On a lighter note, let me tell you of a Russian buyer at the Poseidon project in Larnaca, who bought a house for EUR 2.8 mln on the beach. Considering the high purchase cost, we invited him to a small party at the under-construction home, with the traditional souvla. Our buyer got so excited that he insisted (and we have included in the purchase document) that for the next three years would we will host a similar party for him (I have kept this contract as a unique memento of the 35-year history of our office).
And because I believe in an aggressive approach, following our deal, we also sent the cook (the supervising contractor) together with charcoal and the ‘foukou’ grill to Russia with a box of wine. It may have cost us around EUR 2,00 for a party of 22 people in Moscow, but it was worth it. The next time, we will probably send two Vrakades in traditional costume with Cypriot dances.

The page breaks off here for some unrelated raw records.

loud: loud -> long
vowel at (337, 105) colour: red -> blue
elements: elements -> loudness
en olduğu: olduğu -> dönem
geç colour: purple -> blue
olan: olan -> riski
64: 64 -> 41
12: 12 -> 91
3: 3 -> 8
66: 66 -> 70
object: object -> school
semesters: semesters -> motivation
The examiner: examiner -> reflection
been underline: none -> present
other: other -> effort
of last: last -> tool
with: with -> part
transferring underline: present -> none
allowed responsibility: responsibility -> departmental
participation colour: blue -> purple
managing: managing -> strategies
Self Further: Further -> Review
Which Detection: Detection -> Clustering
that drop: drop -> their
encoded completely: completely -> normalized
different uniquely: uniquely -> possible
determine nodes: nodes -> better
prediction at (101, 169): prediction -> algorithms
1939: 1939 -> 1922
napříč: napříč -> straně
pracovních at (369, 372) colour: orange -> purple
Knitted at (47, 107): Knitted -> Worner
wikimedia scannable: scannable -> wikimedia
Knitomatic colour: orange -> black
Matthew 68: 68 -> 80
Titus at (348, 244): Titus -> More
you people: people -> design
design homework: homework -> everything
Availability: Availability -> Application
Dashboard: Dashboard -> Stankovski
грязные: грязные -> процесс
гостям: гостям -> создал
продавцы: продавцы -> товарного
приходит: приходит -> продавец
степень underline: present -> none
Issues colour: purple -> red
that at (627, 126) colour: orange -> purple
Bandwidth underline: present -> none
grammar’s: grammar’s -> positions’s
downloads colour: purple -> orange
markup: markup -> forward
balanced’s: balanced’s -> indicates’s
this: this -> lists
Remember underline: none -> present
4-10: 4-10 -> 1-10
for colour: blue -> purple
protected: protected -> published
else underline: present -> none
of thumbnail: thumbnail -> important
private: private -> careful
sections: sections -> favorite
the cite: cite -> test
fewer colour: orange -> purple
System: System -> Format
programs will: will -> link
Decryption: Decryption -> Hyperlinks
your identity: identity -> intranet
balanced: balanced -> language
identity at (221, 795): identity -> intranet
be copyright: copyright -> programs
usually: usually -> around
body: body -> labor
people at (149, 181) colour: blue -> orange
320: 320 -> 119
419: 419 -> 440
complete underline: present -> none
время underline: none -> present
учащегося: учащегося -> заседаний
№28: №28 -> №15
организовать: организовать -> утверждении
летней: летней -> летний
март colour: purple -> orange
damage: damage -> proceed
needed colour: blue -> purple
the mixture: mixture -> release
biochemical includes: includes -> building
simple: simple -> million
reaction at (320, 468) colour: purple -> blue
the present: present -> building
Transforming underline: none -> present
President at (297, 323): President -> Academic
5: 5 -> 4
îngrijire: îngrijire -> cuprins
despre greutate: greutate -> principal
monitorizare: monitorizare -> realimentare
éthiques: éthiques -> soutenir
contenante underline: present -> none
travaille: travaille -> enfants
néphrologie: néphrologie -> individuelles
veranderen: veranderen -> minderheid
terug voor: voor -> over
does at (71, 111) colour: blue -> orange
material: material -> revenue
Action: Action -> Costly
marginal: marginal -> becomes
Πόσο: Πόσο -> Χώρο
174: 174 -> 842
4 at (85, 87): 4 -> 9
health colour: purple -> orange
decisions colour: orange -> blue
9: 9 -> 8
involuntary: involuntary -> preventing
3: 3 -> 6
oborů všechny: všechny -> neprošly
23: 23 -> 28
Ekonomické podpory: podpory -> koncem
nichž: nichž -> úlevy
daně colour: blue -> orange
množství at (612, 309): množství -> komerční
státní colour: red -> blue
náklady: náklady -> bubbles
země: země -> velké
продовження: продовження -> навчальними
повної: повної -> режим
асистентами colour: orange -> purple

Don’t forget that in such cases, the buyers already have everything they want (or at least they can get it), so you need to focus on local tradition and something different, always giving ample consideration to the hostess, who very often is the final decision maker in a deal.
And if your potential buyer is stroppy-faced and gloomy, make sure you invite a friend who will liven up the party, with dance and song, or even a zeibekiko for the traditional group dance inspired from ‘Zorba the Greek’.
In a future article I will also elaborate on how we approached a Jordanian buyer, an experience not be forgotten.